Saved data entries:
== == ==
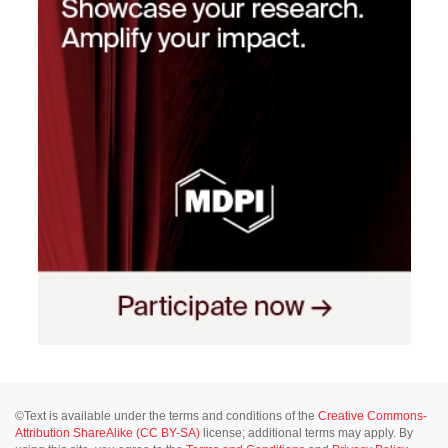
©Text is available under the terms and conditions of the
Creative Commons-
Attribution ShareAlike (CC BY-SA)
license; additional terms may apply. By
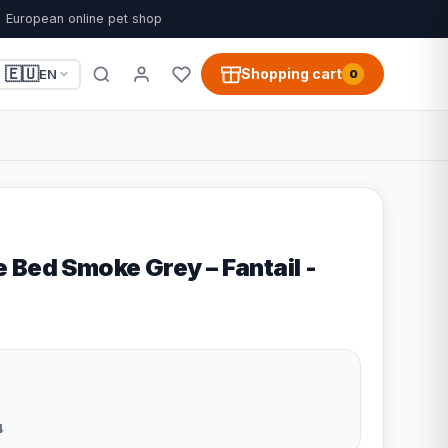
European online pet shop
🇪🇺
Shopping cart
EN
0
 Bed Smoke Grey – Fantail -
4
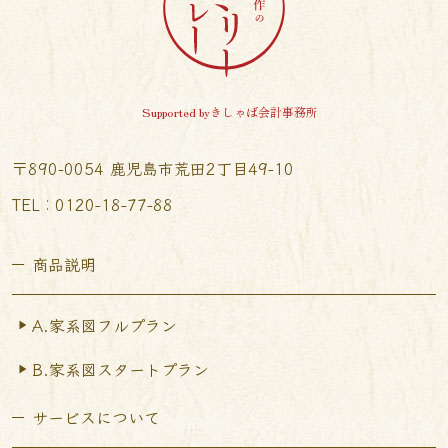
Supported byきしゃば会計事務所
〒890-0054 鹿児島市荒田2丁目49-10
TEL︰0120-18-77-88
商品説明
A.家系図フルプラン
B.家系図スタートプラン
サービスについて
== == ==
Exercise –
Please output every entry above exactly, without the pictures.

Reply –
©Text is available under the terms and conditions of the
Creative Commons-
Attribution ShareAlike (CC BY-SA)
license; additional terms may apply. By
European online pet shop
🇪🇺
Shopping cart
EN
0
 Bed Smoke Grey – Fantail -
4
Supported byきしゃば会計事務所
〒890-0054 鹿児島市荒田2丁目49-10
TEL︰0120-18-77-88
商品説明
A.家系図フルプラン
B.家系図スタートプラン
サービスについて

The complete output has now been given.